Für mich jedenfalls war es eine absolut tolle Erfahrung. Ich freue mich darauf, vielleicht irgendwann wieder eine Weltreise anzutreten. Bis dahin heißt es jedoch im normalen Leben Fuß zu fassen und zu schauen, was es dort zu entdecken gibt. ;)

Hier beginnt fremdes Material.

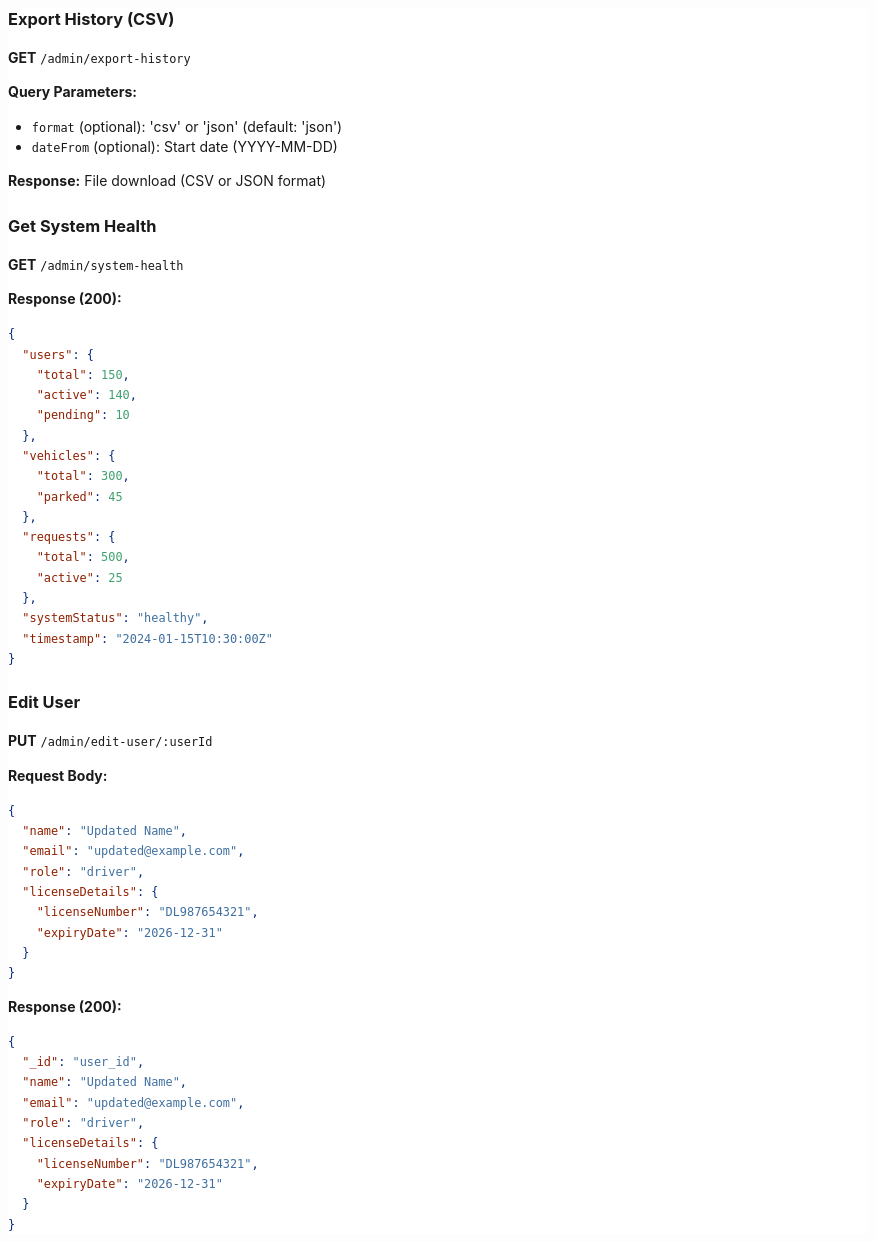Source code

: ### Export History (CSV)

**GET** `/admin/export-history`

**Query Parameters:**
- `format` (optional): 'csv' or 'json' (default: 'json')
- `dateFrom` (optional): Start date (YYYY-MM-DD)

**Response:** File download (CSV or JSON format)

### Get System Health

**GET** `/admin/system-health`

**Response (200):**
```json
{
  "users": {
    "total": 150,
    "active": 140,
    "pending": 10
  },
  "vehicles": {
    "total": 300,
    "parked": 45
  },
  "requests": {
    "total": 500,
    "active": 25
  },
  "systemStatus": "healthy",
  "timestamp": "2024-01-15T10:30:00Z"
}
```

### Edit User

**PUT** `/admin/edit-user/:userId`

**Request Body:**
```json
{
  "name": "Updated Name",
  "email": "updated@example.com",
  "role": "driver",
  "licenseDetails": {
    "licenseNumber": "DL987654321",
    "expiryDate": "2026-12-31"
  }
}
```

**Response (200):**
```json
{
  "_id": "user_id",
  "name": "Updated Name",
  "email": "updated@example.com",
  "role": "driver",
  "licenseDetails": {
    "licenseNumber": "DL987654321",
    "expiryDate": "2026-12-31"
  }
}
```
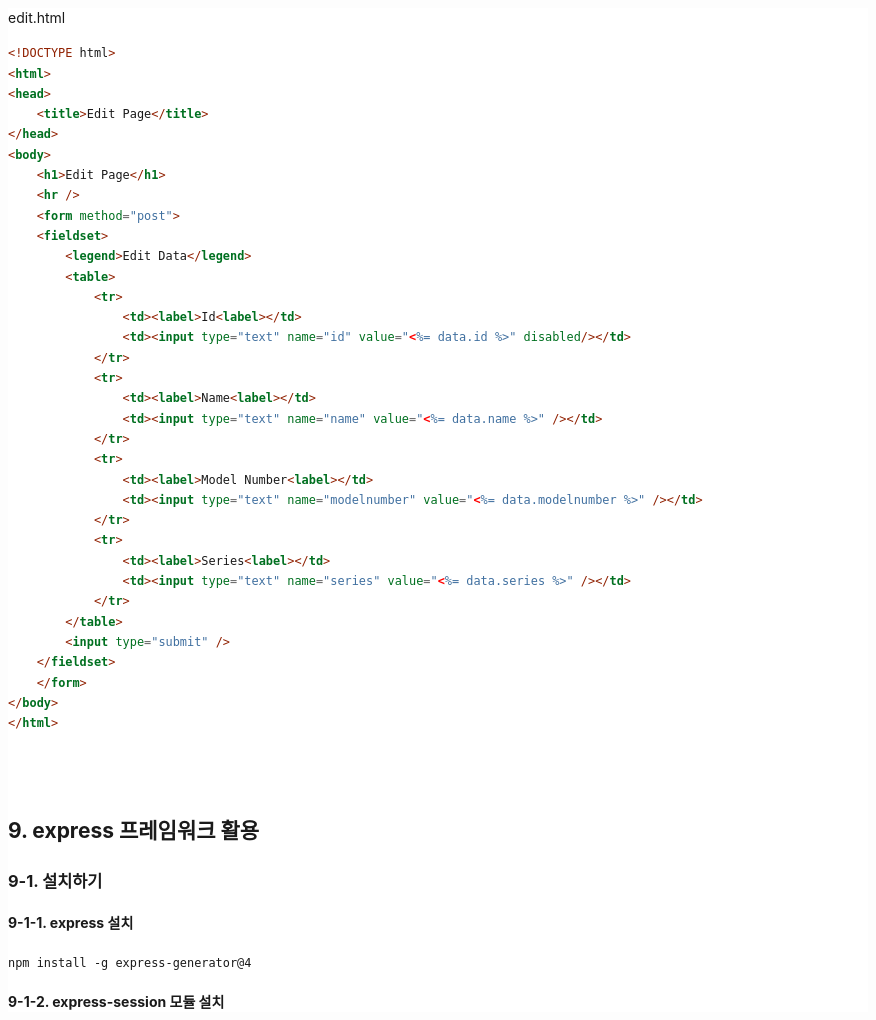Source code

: edit.html

```html
<!DOCTYPE html>
<html>
<head>
    <title>Edit Page</title>
</head>
<body>
    <h1>Edit Page</h1>
    <hr />
    <form method="post">
    <fieldset>
        <legend>Edit Data</legend>
        <table>
            <tr>
                <td><label>Id<label></td>
                <td><input type="text" name="id" value="<%= data.id %>" disabled/></td>
            </tr>
            <tr>
                <td><label>Name<label></td>
                <td><input type="text" name="name" value="<%= data.name %>" /></td>
            </tr>
            <tr>
                <td><label>Model Number<label></td>
                <td><input type="text" name="modelnumber" value="<%= data.modelnumber %>" /></td>
            </tr>
            <tr>
                <td><label>Series<label></td>
                <td><input type="text" name="series" value="<%= data.series %>" /></td>
            </tr>
        </table>
        <input type="submit" />
    </fieldset>
    </form>
</body>
</html>
```

<br><br>

## 9. express 프레임워크 활용

### 9-1. 설치하기

#### 9-1-1. express 설치

```command
npm install -g express-generator@4
```

#### 9-1-2. express-session 모듈 설치
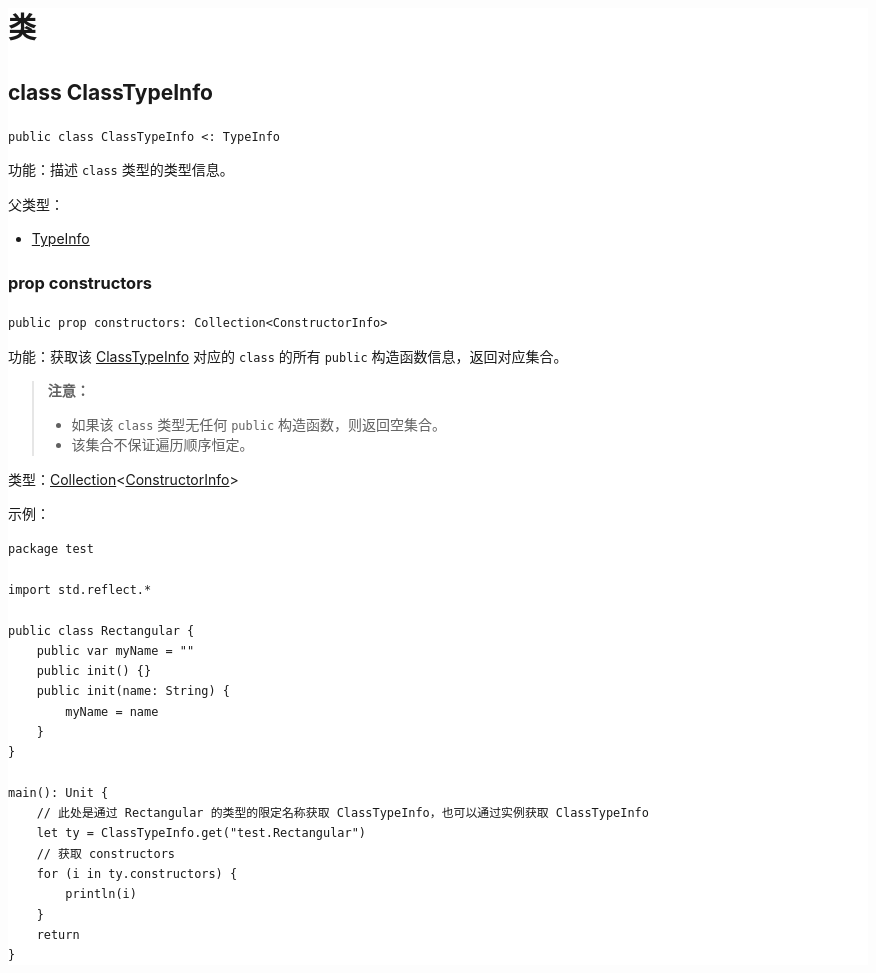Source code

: # 类

## class ClassTypeInfo

```cangjie
public class ClassTypeInfo <: TypeInfo
```

功能：描述 `class` 类型的类型信息。

父类型：

- [TypeInfo](#class-typeinfo)

### prop constructors

```cangjie
public prop constructors: Collection<ConstructorInfo>
```

功能：获取该 [ClassTypeInfo](reflect_package_classes.md#class-classtypeinfo) 对应的 `class` 的所有 `public` 构造函数信息，返回对应集合。

> **注意：**
>
> - 如果该 `class` 类型无任何 `public` 构造函数，则返回空集合。
> - 该集合不保证遍历顺序恒定。

类型：[Collection](../../core/core_package_api/core_package_interfaces.md#interface-collectiont)\<[ConstructorInfo](reflect_package_classes.md#class-constructorinfo)>

示例：


```cangjie
package test

import std.reflect.*

public class Rectangular {
    public var myName = ""
    public init() {}
    public init(name: String) {
        myName = name
    }
}

main(): Unit {
    // 此处是通过 Rectangular 的类型的限定名称获取 ClassTypeInfo，也可以通过实例获取 ClassTypeInfo
    let ty = ClassTypeInfo.get("test.Rectangular")
    // 获取 constructors
    for (i in ty.constructors) {
        println(i)
    }
    return
}
```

In diesem Sinne möchte ich mich bei allen bedanken, die mich vor und während meiner Reise unterstützt haben, hier insbesondere meine Eltern und mein Bruder. Ich möchte auch meinen Dank an alle aussprechen, die es tatsächlich bis hierhin geschafft haben zu lesen. Da dieser Blog mehr oder weniger mein Reisetagebuch ist (nachdem das eigentliche in Kolumbien abhanden gekommen ist), ist er auch etwas ausführlicher geworden als anfänglich beabsichtigt. Mir hat es jedoch sehr viel Spaß gemacht, meine Erlebnisse und auch einige meiner vielen Fotos hier festzuhalten.